My psychiatrist loves to tell illustrative stories. The first one today was about a Russian Jewish soldier who was stationed in Siberia. He wrote a letter to his rabbi to ask what he should eat because all they had was pork. The rabbi’s answer was, “Eat the pork, but don’t suck on the bones.”
“The moral,” my psychiatrist said, “is you don’t have to enjoy it, but survival’s more important than doctrine. We understand that.” (I assume by the “we,” he was referring to himself as Jewish, but I got the odd impression that he might’ve thought I am too. Not sure where he would get that from–I don’t think I’ve ever mentioned my own religious practices to him. But whatever.)

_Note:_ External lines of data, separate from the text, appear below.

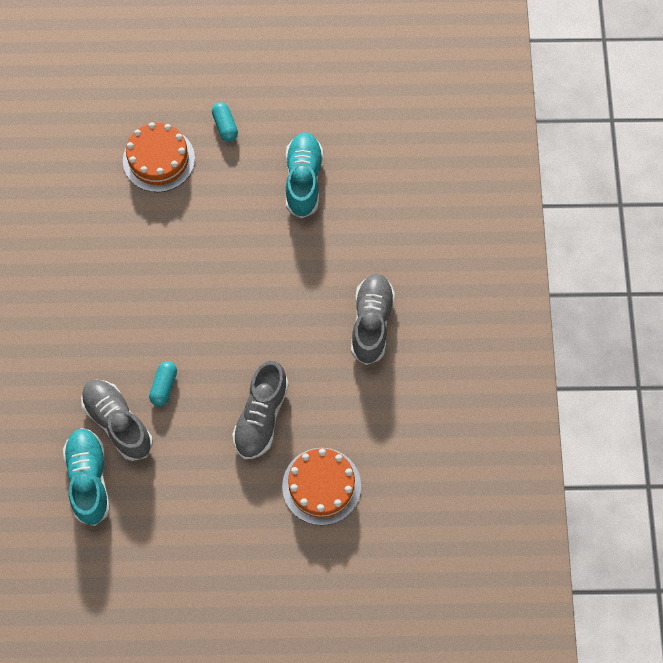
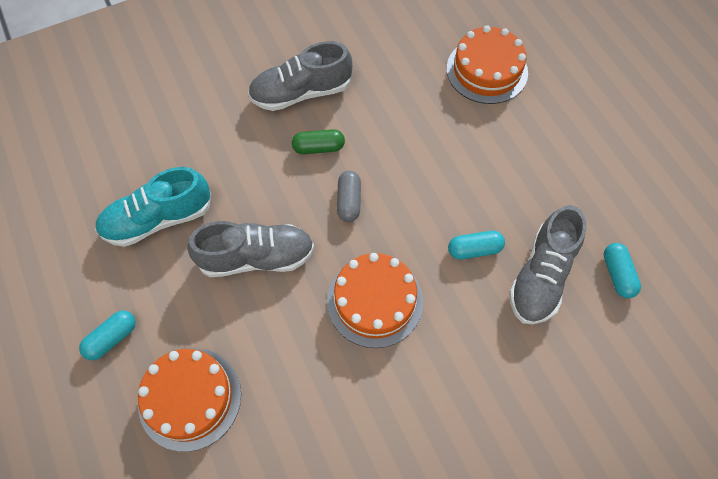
camera: 115 degrees left, 5 degrees down
(89, 479) = (617, 274): turquoise shoe -> turquoise capsule
(162, 298) = (375, 301): none -> orange cake
(251, 316) = (349, 201): none -> grey capsule
(261, 417) = (452, 145): grey shoe -> grey shoe (256, 257)
(310, 314) = (318, 147): none -> green capsule

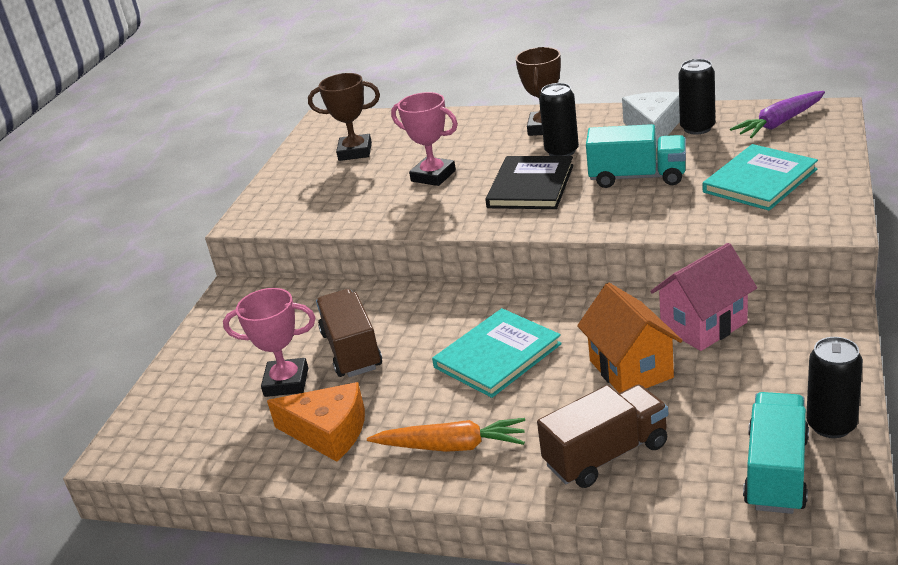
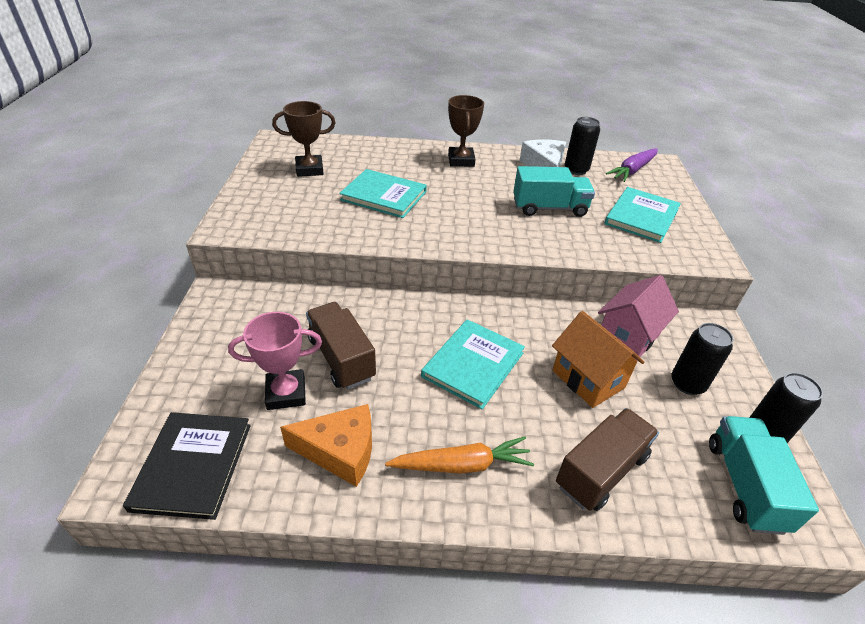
camera: 20 degrees left, 10 degrees up
(433, 176) = (383, 196): pink trophy -> turquoise book
(531, 186) = (468, 210): black book -> black book (193, 466)
(561, 151) = (481, 181): black can -> black can (687, 383)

Then he launched into a story about a former Karmapa (leader of a specific sect of Tibetan Buddhism). Many Buddhists are vegetarian, but in Tibet that’s basically impossible. So the Karmapa was traveling, and someone served him shrimp. After dinner, they asked how he liked it. He replied that he enjoyed the taste, but he was sad that so many living creatures had to die to make one meal He said he preferred beef because one cow can feed a hundred people, so there’s less destruction of life. “If I must eat meat,” he said, “I prefer beef.”
It was a strange conversation; my conversations with my psychiatrist usually are, but I like that. But today, I had so much ambivalence it felt like I was being dragged in two different directions. Not so much about food–about survival. I don’t really want to survive…but on the other hand, since I’m still alive, I’d like to be slightly less miserable if possible. So I bounce back and forth between feeling like it doesn’t matter since I’m going to be dead soon anyway and feeling like I might as well try because what else have I got to lose at this point?
So I’m just sitting in the middle, waiting. I don’t even know what I’m waiting for.